Rep. Joe Schmick (R-Colfax) said he’s benefited from the extra efforts his own local pharmacy put in to get him the prescription he needed. Schmick co-sponsored House Bill 1253 this legislative session, which would have required insurance providers to give their customers a choice in where they fill their prescriptions. But neither it nor its companion, Senate Bill 5213, made it to a floor hearing.

“I think what we take for granted, when we go and see our pharmacist,” Schmick said, “is that few words of advice: ‘Hey, if you’re doing this, you gotta watch out for this.’”

Schmick said he estimates roughly 100 constituents contacted him after Kaiser Permanente customers started getting calls about switching mail order refills in February. The Senate bill could come back next year because of the Legislature’s long session, Schmick said, but it faces an uphill battle.

It’s also not the first bill of its kind. He sponsored another bill last year with similar goals, which died in committee.

Nathan Johnson, the owner of Tick Klock Drug in Colfax, said he estimates roughly 15% of his customers prior to the change were insured by Kaiser Permanente. He worries what will happen to independent pharmacies if other insurance providers follow suit.

“If Kaiser is not made to change, or if this mandatory mail order doesn’t change,” he said, “then there’s no point to have these [local] stores anymore.”

Nelson said he’s concerned about how changes to mail order will affect rural customers.

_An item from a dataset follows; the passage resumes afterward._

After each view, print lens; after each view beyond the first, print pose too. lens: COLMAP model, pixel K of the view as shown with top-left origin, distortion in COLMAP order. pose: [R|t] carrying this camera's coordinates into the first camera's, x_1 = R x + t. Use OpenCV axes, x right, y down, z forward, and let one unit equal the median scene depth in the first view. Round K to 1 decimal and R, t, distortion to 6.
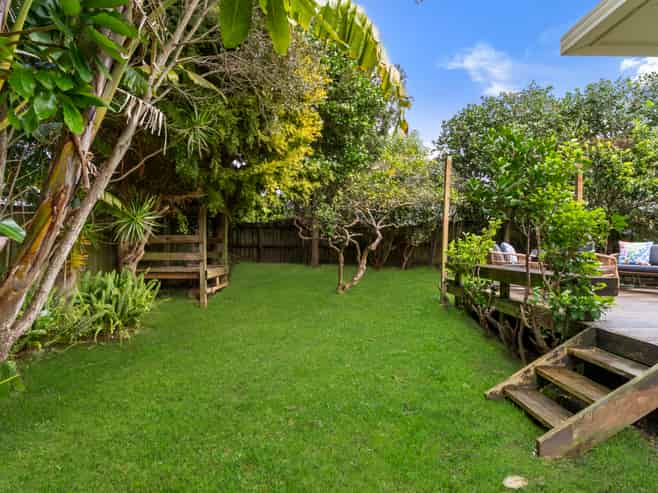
lens RADIAL K [[346.0, 0, 329.0], [0, 346.0, 246.5], [0, 0, 1]] dist [-0.002254, -0.000071]
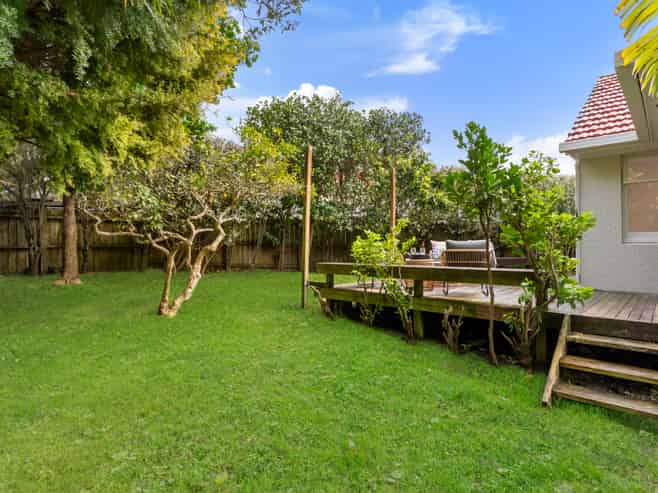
lens RADIAL K [[346.0, 0, 329.0], [0, 346.0, 246.5], [0, 0, 1]] dist [-0.002254, -0.000071]
pose [[0.693964, -0.011068, 0.719925, -0.245260], [0.004554, 0.999929, 0.010983, -0.006492], [-0.719995, -0.004343, 0.693965, 0.290326]]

Research by the Rural Health Research Gateway shows between 2003 and 2018, roughly 16% of independent rural pharmacies closed.

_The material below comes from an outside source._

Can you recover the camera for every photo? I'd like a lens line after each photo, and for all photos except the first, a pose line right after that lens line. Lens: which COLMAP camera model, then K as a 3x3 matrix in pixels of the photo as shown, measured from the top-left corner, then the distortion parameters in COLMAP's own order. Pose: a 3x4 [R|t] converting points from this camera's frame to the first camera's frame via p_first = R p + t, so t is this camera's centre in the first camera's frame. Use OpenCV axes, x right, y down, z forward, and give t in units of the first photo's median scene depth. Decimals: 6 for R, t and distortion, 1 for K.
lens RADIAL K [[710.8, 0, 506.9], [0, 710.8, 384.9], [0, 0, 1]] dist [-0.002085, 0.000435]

Whether the legislature limits insurers the next session is yet to be seen, but customers also have the option to file complaints with the Office of the Insurance Commissioner, Schmick said.

Nelson said in the meantime, it’s important that customers ask questions about their policies. In some cases, patients are led to believe they are required to switch to mail-order pharmacy when they don’t have to.

Services like Senior Health Insurance Benefits Advisors, a service through the Centers for Medicare and Medicaid, can also help answer seniors’ questions about insurance in addition to helping them pick plans, he said.

“[Insurers’] whole motive for sending you this letter is to get you to switch to a different pharmacy, most likely one that they own,” he said. “To me it’s a huge conflict of interest.”